Anyway, to swing on back to FedEx (whose FedEx Ground was formerly RPS), I remember talking to people who had worked for FedEx, UPS, and all the others. The setup was pretty much the same in all these places, unionized or not. I can only hope that the security has gotten better considering all of the things that ship via these services, which was the point of concern in the MSNBC article, though not for the reasons I am concerned, as a former package handler who knows how little people cared about the packages. If someone is making $9.50 an hour (scaled back to circa 1990 wages, not sure what that would be now) and someone offers $10,000 for something out of a package, would a handler stand on principle, or take the money and run? I know I would not be stealing, but I also know that there were people who would bust open boxes costing the company who knows how much just to talk to an attractive woman so I doubt they would balk too much at making some gelt if they could find a way to do it.

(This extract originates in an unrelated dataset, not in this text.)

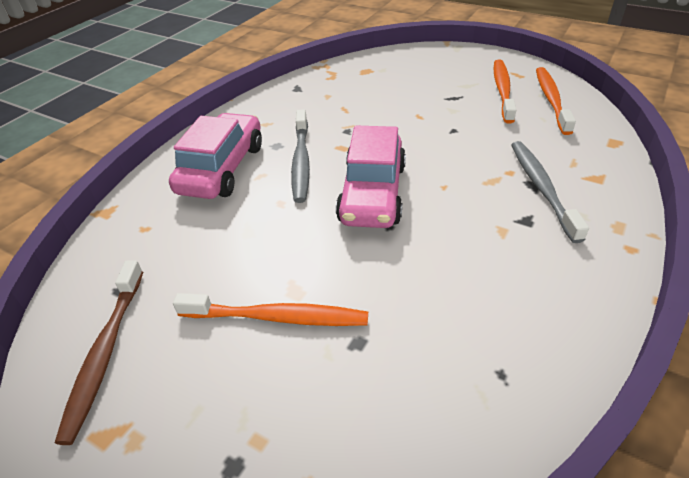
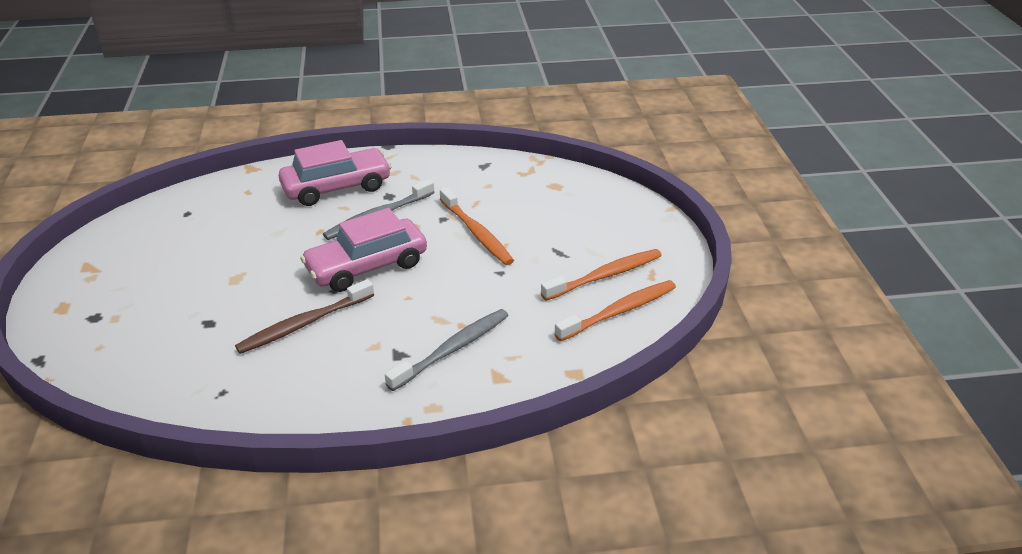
camera: 50 degrees right, 5 degrees down
brown toothbrush [55,260,143,445] -> brown toothbrush moved to [235,279,374,354]
orange toothbrush [173,293,368,326] -> orange toothbrush moved to [440,187,514,265]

I do hope the security is better now, especially thinking about virtulent strains of viruses and such. For all of our sakes....


# David Smith on 16 Apr 2005 12:02 PM:

Always interesting posts. =)

# Language Log on 17 Apr 2005 1:16 PM:

Are the vials half missing or half found? Actually, it's not 1/2 vs. 1/2, but rather something like 1/9 vs. 8/9, or perhaps about 20/4,700 vs. 4,680/4,700, but the principle is the same.